**TEXTO SELECIONADO:**

"LUX MUNDI Sua Luz Pode Vencer as Trevas do Mundo"

Sementes de Agitação

Bispos na Questão Agrária

Opiniões pessoais de um bispo que pensa com a própria cabeça

Na enchente crescente de papéis nas Assembléias da CNBB, este ano veio um texto de 55 páginas recheadas sobre Igreja e Questão Agrária no Início do Século XXI, com encaminhamentos para um Documento de Estudo.

Estranhei a insistência do texto na participação da Igreja numa mobilização organizada por setores que ainda querem resolver os problemas do campo pela luta de classes, do pobre contra o rico, do trabalhador rural contra o fazendeiro. Zelotas anticapitalistas querem instrumentalizar a força da Igreja para conseguir uma lei contra o tamanho das propriedades rurais.

A primeira versão do texto me parece vir de especialistas esquerdistas contra o crescimento da agricultura moderna. Forjam um falso dilema entre propriedade familiar e fazenda maior, entre consumo interno e exportação. Ainda me lembro de protestos contra projetos de fruticultura irrigada na Bahia. Diziam que o país devia produzir para o povo comer, em vez de produzir para outros. Será que algum cego ainda não quer ver o progresso trazido pela exportação de frutas?

Os mesmos setores ainda são contra o “agronegócio de exportação”, contra obras de infraestrutura: ferrovias, portos, aeroportos, contra barragens para usinas e irrigação. Tempos atrás eram contra Itaipu e Tucuruí, até contra Sobradinho.

Hoje são contra novas hidroelétricas e contra o aproveitamento dos recursos naturais da Amazônia. Preferem as usinas poluentes movidas a carvão e óleo, ou os atrasos da falta de energia? Profetas do atraso não vão melhorar a vida do pobre. Facões e foices e enxadas já perderam a luta contra o trator.

Tivemos uma rápida reunião em grupos para dar sugestões, mas o tempo foi curto para perder tempo com pequenas emendas. Seriam remendos novos em panos novos. Pedaços de cor diferente num tecido de uma só cor. Já no apagar das luzes ainda fiz um questionamento sobre a linha geral do estudo.

**LISTA DE TAREFAS:**
a – Liste os nomes próprios das obras contra as quais, segundo o texto sobre a questão agrária, aqueles setores eram "tempos atrás".
b – Transcreva, sem mudar nada, tudo o que vai da linha dos registros que contém "genus: Caragana" até o fim dos registros, incluindo essa primeira e a última linha.

**REGISTROS LISTADOS:**
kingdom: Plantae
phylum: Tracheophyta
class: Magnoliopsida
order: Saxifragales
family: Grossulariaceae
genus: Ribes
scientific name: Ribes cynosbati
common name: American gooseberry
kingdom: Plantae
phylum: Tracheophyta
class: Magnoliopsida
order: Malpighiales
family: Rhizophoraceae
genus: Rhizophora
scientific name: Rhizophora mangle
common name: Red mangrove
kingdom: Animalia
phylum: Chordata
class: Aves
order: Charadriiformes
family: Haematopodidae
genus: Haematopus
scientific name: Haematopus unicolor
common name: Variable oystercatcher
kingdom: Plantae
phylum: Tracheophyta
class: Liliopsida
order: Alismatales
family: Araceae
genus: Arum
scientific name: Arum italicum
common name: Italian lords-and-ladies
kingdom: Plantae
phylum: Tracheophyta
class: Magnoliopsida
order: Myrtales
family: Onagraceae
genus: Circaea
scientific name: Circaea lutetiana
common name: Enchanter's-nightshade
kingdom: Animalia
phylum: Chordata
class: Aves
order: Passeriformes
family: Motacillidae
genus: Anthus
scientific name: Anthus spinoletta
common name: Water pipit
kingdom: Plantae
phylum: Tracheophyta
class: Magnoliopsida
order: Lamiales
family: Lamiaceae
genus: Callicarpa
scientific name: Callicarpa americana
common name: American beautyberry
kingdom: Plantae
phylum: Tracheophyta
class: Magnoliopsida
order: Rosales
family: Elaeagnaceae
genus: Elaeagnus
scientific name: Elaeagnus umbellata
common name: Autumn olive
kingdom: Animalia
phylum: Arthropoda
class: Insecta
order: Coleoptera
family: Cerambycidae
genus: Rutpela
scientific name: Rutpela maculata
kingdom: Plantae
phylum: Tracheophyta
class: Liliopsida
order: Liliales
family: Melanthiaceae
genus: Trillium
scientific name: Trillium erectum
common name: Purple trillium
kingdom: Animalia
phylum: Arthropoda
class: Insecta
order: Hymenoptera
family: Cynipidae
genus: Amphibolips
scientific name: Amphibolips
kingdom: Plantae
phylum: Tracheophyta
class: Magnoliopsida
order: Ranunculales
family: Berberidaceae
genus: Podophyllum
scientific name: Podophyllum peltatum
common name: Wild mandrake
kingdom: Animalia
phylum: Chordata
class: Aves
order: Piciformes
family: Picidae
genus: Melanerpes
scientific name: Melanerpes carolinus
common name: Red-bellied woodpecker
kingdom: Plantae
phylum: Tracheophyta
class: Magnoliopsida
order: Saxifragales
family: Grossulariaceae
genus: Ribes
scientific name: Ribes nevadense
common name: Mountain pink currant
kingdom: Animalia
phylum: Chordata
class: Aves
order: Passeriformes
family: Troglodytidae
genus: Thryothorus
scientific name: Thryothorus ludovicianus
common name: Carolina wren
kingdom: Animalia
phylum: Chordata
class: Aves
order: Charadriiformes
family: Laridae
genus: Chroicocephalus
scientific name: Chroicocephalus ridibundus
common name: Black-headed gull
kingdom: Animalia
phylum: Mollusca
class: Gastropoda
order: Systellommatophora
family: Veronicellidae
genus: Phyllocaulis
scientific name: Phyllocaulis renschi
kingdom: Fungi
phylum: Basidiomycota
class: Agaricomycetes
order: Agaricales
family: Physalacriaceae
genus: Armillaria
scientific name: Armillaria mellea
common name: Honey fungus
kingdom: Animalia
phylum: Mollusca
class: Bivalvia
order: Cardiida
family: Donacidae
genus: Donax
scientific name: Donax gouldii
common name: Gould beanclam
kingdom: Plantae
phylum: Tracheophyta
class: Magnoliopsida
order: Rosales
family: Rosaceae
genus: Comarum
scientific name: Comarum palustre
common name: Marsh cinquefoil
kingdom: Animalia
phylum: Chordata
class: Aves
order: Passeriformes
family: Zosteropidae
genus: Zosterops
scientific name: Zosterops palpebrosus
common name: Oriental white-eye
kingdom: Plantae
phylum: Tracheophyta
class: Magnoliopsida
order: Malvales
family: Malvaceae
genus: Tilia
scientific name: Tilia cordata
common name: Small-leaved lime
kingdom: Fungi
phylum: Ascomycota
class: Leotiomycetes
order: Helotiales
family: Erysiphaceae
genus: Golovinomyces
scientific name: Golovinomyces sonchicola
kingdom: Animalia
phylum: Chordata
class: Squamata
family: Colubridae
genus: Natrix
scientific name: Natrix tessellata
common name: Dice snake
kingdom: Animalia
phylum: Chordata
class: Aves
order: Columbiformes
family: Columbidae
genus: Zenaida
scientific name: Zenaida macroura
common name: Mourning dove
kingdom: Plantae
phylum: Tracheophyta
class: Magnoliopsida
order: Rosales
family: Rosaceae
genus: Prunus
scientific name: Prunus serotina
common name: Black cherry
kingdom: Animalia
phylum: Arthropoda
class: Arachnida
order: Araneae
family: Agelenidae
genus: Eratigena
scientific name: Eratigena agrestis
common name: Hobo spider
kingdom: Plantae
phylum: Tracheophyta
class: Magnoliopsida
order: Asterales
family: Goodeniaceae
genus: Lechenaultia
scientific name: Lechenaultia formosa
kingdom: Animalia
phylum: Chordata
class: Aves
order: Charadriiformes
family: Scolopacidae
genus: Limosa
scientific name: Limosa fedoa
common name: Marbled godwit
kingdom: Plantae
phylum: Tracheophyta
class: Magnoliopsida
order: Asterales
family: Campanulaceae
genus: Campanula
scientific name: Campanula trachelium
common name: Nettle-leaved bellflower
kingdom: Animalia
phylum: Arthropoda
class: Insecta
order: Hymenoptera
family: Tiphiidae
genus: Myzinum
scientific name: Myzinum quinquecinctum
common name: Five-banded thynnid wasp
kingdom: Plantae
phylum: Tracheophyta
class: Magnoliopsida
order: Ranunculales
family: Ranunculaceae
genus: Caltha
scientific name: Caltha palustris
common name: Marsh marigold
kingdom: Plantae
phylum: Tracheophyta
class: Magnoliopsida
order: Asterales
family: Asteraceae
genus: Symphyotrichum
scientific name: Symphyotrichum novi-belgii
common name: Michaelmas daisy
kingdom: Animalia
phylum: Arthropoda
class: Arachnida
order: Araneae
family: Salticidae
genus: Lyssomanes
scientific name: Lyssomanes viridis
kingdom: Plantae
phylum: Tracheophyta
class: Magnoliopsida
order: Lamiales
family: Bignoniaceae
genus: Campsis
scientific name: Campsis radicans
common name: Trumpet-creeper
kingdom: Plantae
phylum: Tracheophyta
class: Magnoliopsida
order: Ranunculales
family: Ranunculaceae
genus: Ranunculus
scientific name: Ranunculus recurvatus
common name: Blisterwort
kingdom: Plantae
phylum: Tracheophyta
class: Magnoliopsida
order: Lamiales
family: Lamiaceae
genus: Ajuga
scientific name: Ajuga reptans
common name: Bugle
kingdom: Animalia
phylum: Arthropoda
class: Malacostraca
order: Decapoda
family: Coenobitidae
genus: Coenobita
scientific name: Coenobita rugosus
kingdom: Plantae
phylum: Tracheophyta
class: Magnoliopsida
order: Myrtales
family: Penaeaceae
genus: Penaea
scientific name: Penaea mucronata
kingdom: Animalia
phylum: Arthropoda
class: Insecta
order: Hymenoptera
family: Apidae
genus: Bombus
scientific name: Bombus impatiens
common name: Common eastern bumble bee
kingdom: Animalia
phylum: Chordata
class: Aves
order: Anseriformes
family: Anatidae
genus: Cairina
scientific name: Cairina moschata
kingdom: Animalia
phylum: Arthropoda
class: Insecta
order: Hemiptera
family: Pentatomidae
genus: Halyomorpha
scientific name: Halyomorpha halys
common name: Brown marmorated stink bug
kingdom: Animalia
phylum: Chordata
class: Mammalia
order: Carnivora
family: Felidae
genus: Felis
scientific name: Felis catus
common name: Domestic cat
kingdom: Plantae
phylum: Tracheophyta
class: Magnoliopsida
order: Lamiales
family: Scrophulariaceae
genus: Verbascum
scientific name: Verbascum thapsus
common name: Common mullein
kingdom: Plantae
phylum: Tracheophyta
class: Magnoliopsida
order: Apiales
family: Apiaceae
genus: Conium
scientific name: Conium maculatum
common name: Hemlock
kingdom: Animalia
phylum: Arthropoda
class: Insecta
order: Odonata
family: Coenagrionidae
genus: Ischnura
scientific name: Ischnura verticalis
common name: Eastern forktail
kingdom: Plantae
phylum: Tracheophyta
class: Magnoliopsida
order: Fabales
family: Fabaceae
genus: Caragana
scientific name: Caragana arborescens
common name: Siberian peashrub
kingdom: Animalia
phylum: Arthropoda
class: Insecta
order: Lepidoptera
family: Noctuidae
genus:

**RESPOSTAS POR TAREFA:**
a – Itaipu, Tucuruí, Sobradinho

b –
genus: Caragana
scientific name: Caragana arborescens
common name: Siberian peashrub
kingdom: Animalia
phylum: Arthropoda
class: Insecta
order: Lepidoptera
family: Noctuidae
genus:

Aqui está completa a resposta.